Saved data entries
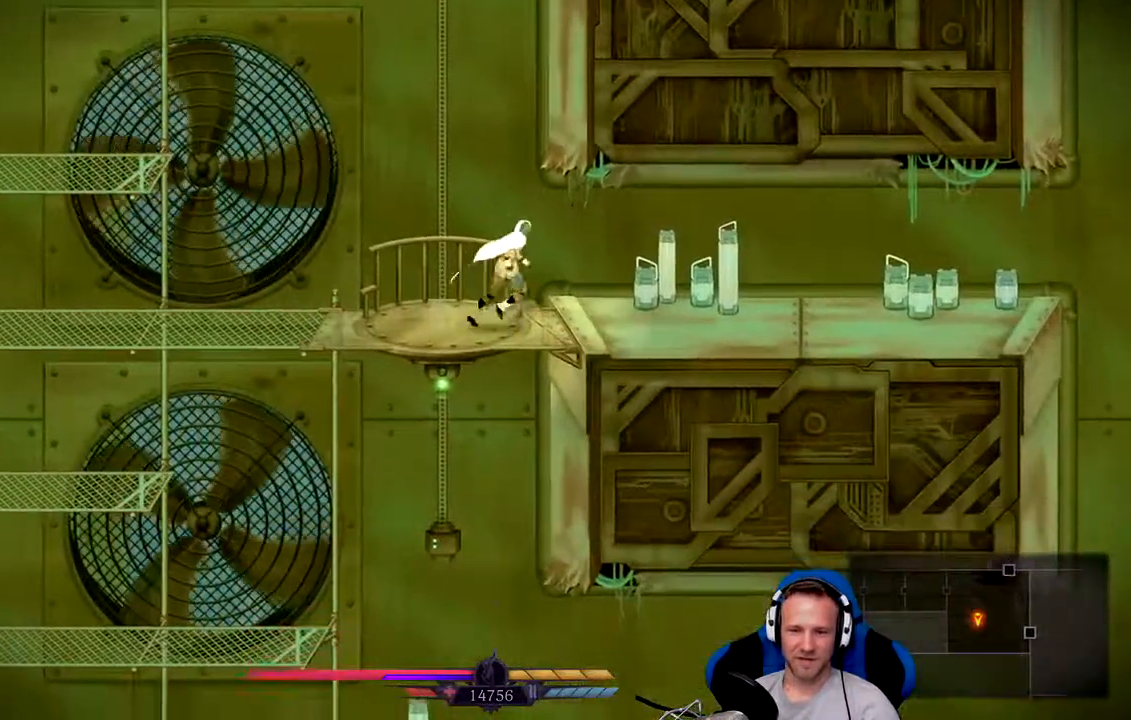
{"buttons": [], "left_stick": "right", "right_stick": "center", "events": [[250, "X", "down"], [350, "X", "up"]]}
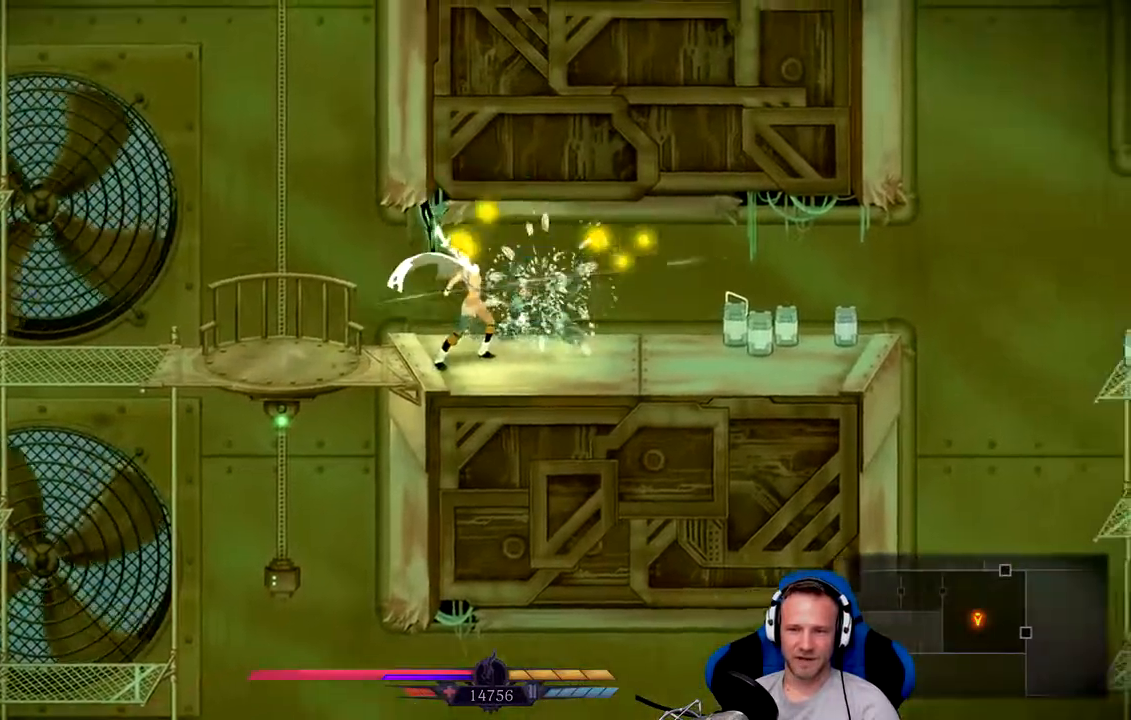
{"buttons": [], "left_stick": "right", "right_stick": "center", "events": []}
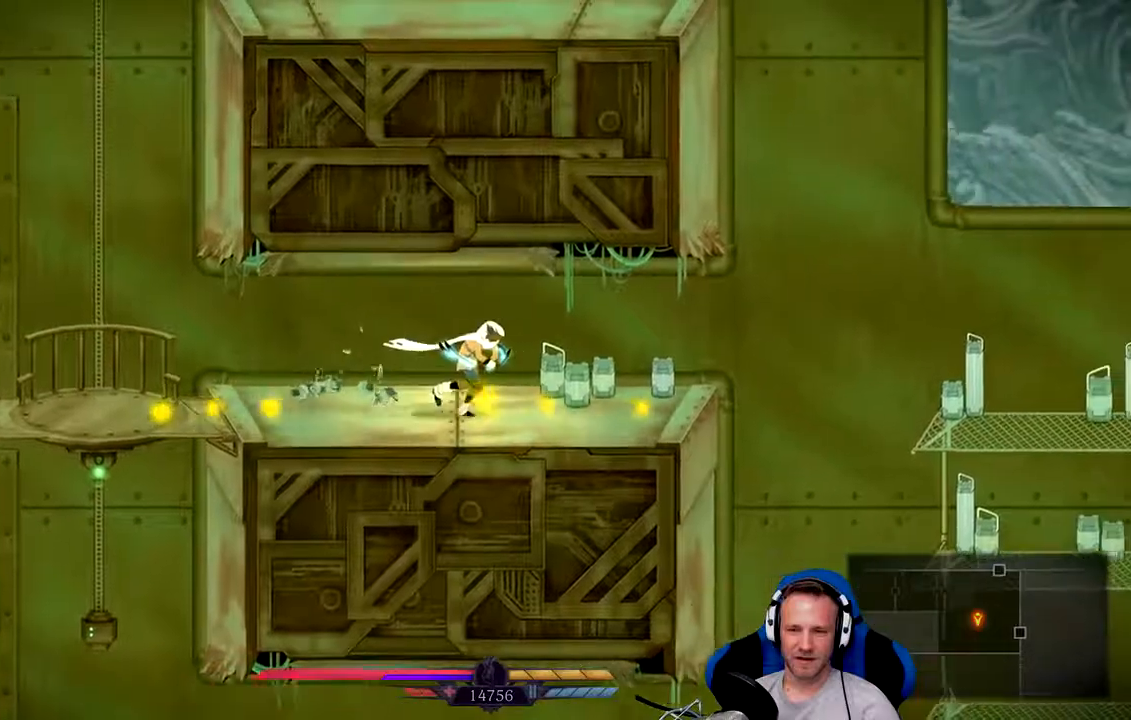
{"buttons": [], "left_stick": "right", "right_stick": "center", "events": [[17, "X", "down"], [117, "X", "up"]]}
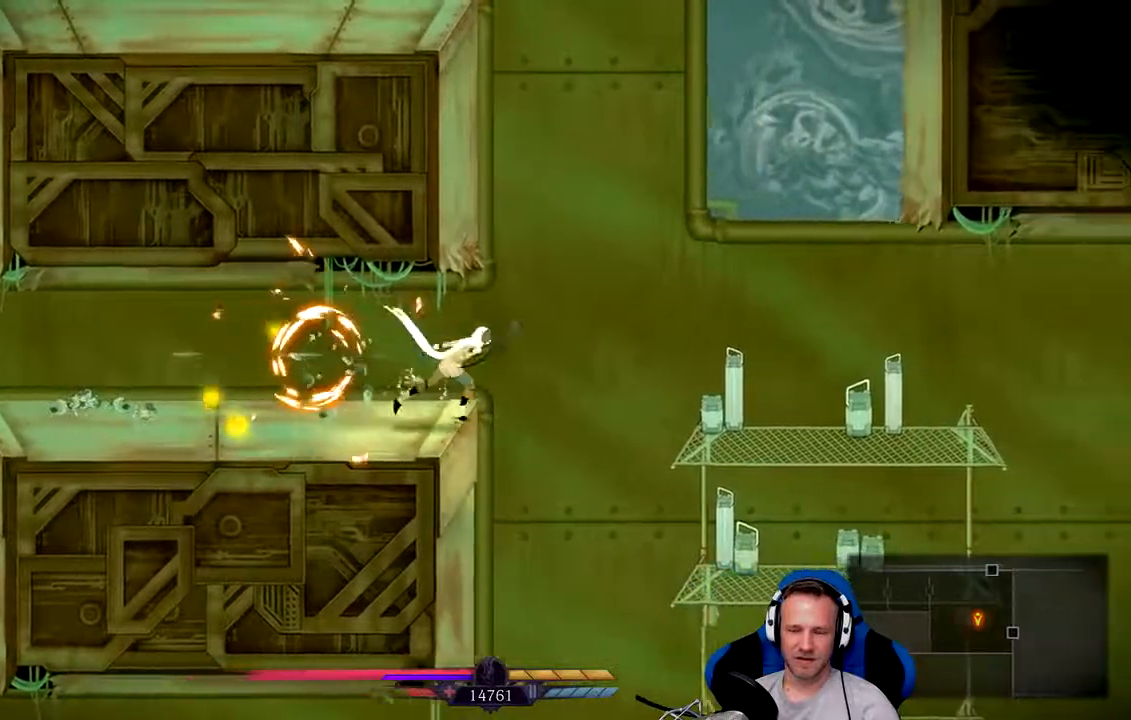
{"buttons": [], "left_stick": "right", "right_stick": "center", "events": [[167, "A", "down"], [267, "A", "up"]]}
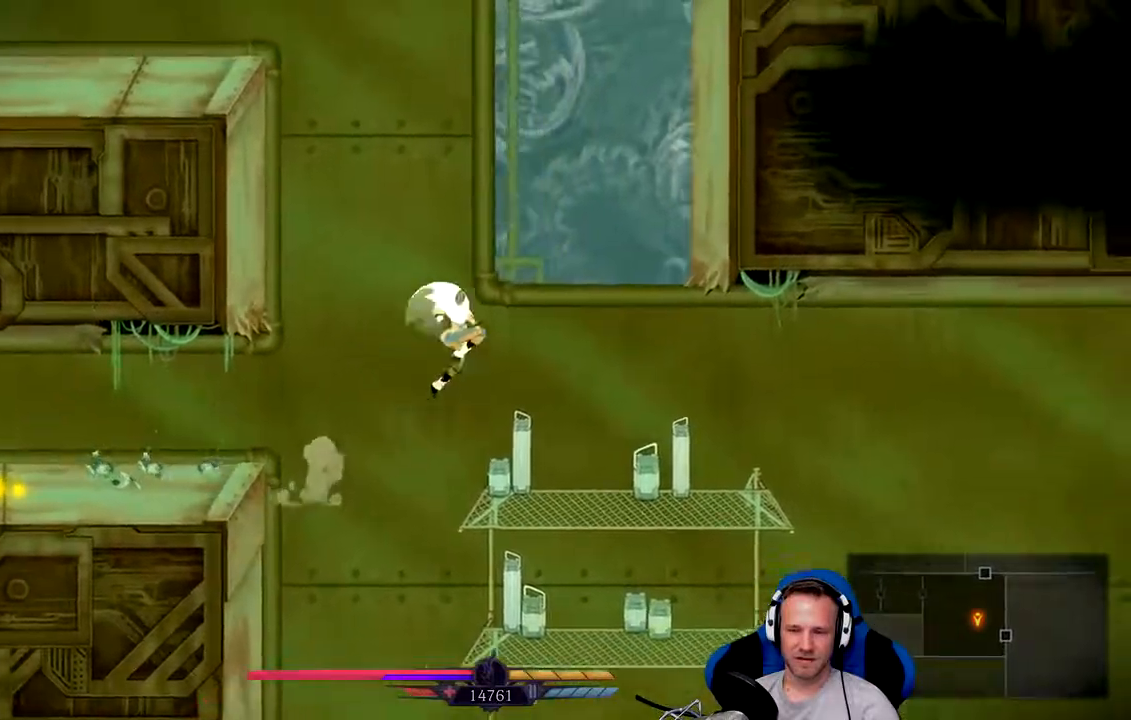
{"buttons": [], "left_stick": "center", "right_stick": "center", "events": [[100, "left_stick", "center"], [267, "left_stick", "left"], [333, "X", "down"], [367, "left_stick", "center"], [433, "X", "up"]]}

Activity →
Wherever the string "down" occurs in the data, copy the line that holds it.

Task output →
{"buttons": [], "left_stick": "right", "right_stick": "center", "events": [[250, "X", "down"], [350, "X", "up"]]}
{"buttons": [], "left_stick": "right", "right_stick": "center", "events": [[17, "X", "down"], [117, "X", "up"]]}
{"buttons": [], "left_stick": "right", "right_stick": "center", "events": [[167, "A", "down"], [267, "A", "up"]]}
{"buttons": [], "left_stick": "center", "right_stick": "center", "events": [[100, "left_stick", "center"], [267, "left_stick", "left"], [333, "X", "down"], [367, "left_stick", "center"], [433, "X", "up"]]}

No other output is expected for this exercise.